Terre Fer Lumière
Le fer, la terre, et le papier s’étreignent en lumière. Ces trois récalcitrants sont des passeurs d’espace. Ils partagent en amitié les chemins de l’époque. Et dans l’irrémédiable solitude de la création, ils vivent ce qui réellement les rapproche, l’impossible union du vide et de la plénitude.
Alain Gaudebert, Alain Vuillemet, Philippe Cibille
Alain Vuillemet, sculpteur de métal
Autodidacte, libre et ouvert à (presque) tout, Alain Vuillemet, œuvre sans entrave. Il plie, défonce et soude des peaux de métal, sculpte des courbes et des pleins dans le vide, architecture l’espace de signaux et totems, œuvres puissantes et habitées. Démiurge, il transforme à vif sa matière de prédilection, l’acier inoxydable et froid, dur et quotidien, prodigieux miroir d’univers, qu’il transmue en une matière fluide, lumineuse et vibrante.
Alain Vuillemet, qui fut naguère le lauréat Artension du premier concours d’installation organisé par l’Arrivage, a le sens aigu de la communauté créatrice. Depuis des années, si de grandes expositions monographiques lui sont consacrées, mettre en partage vécu la création vivante, lui va comme un gant (de métal), et le zoom de l’Arrivage, avec ses amis céramiste et photographe, montre un trio d’amitié, magnifique et minuscule tribu accomplie et complémentaire, où les éléments premiers de l’imaginaire, du métal, de la terre et du fin papier, sont superbement sollicités.

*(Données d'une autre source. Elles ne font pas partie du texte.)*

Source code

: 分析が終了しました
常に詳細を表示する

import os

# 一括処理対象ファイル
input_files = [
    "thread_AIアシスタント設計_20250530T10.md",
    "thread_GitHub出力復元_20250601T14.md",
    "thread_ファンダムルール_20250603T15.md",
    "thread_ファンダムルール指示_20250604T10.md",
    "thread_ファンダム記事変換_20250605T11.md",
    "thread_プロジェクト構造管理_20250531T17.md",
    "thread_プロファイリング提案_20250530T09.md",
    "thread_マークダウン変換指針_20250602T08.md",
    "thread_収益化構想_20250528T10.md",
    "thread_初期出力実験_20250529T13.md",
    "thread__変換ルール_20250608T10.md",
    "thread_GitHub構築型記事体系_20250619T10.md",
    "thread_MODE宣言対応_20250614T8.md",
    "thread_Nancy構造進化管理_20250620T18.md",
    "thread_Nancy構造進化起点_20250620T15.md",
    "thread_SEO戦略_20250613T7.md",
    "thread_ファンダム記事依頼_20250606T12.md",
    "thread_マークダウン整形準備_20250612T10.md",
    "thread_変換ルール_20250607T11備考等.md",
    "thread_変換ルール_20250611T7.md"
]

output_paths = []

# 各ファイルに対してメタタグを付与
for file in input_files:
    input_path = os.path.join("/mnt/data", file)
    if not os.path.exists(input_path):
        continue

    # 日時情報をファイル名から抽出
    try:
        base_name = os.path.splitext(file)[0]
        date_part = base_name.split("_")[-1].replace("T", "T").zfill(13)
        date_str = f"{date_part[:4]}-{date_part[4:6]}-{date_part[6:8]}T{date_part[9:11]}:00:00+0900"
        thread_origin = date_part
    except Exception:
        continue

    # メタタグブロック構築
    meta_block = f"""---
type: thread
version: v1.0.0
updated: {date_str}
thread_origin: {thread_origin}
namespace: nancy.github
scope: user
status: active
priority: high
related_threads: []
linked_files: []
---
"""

Raclée par le temps, arrachée au dedans, et densifiée d’extrême exigence, l’œuvre haute d’Alain Vuillemet est à la fois contemporaine et sans âge. Elle n’évoque guère la profusion, la séduction, le narcissisme, et moins encore la poudre aux yeux. Elle ne craint ni le rustique, dur respect du décanté, ni le primitif, qui fait passage aux forces vives de l’univers. Chez lui, l’énergie érectile s’avance vers les hauteurs et partent à l’assaut des étoiles, quand des allures verticales, chargées d’élan, se dégagent de la pesanteur terrestre, et font territoire avec le ciel.
Philippe Cibille, le papier et la lumière des images
Le papier fragile parcourt le monde, les humains et les visages, les anonymes, les êtres de musique et de cirque, les tragiques et les drôleries inattendues. Dans un monde qui va trop vite, la photographie devient une mémoire implacable et vitale. Sans elle, pas de Land art, pas d’installations éphémères, et, surtout, pas de regards d’artistes sur la passante réalité vécue. Plus que tout autre forme d’art, la création photographique permet le partage…
Les différences, naguère constatées entre peinture et photographie, voire entre sculpture et photographie, n’existent plus. Du pur maître plasticien à la plus belle expressivité expressionniste, du portrait somptueux à la présence énigmatique, le registre plastique ouvert par les créateurs photographes est sans limite.
Philippe Cibille, maître en ironie visuelle, parcourt les chemins épars de la grande photographie, du portrait au spectacle vivant, du travail en studio à la pure création inventive. Sur fond profond d’humanité respectée, il a le sens aigu du décalage et de la transgression subtile des attendus visuels. Du tragique latent à l’humour surréalisant, infinies sont les passerelles au pays ouvert et démultiplié du fin papier.
Alain Gaudebert, ses terres profondes
De frontalité tendue, l’œuvre d’Alain Gaudebert est lourde d’épaisseur terrestre. Mais l’arc-en-ciel allusif et matiéré qu’il installe sur les surfaces offre des allures de légèreté, voire d’apesanteur, qui métamorphosent la terre archaïque en un talisman d’âme subtil, compact et précieux.
Le bloc aux faces tranchées, à l’origine brutale, absorbe les couleurs sourdes du dehors, et les renvoie en lumières d’aveugles façades. Mais peut-être que, venues du dedans, suintantes et respirantes, des chromatiques élémentaires adoucissent la rudesse première. En sueur d’univers déposée sur l’intime du visible, tandis que des traces organiques sensualisent avec gravité ces belles apparences minérales. Comme des veines de pierre. Comme des orgues de chair…
Au cœur de ces îles d’art qui incantent l’étendue, l’accompli de la terre travaillée invente une langue native dense et lourde comme une implacable mémoire, quand le sol intact parle une langue oubliée des hommes.
Alain Gaudebert, maître du feu, fait sa demeure des chants durcis du monde.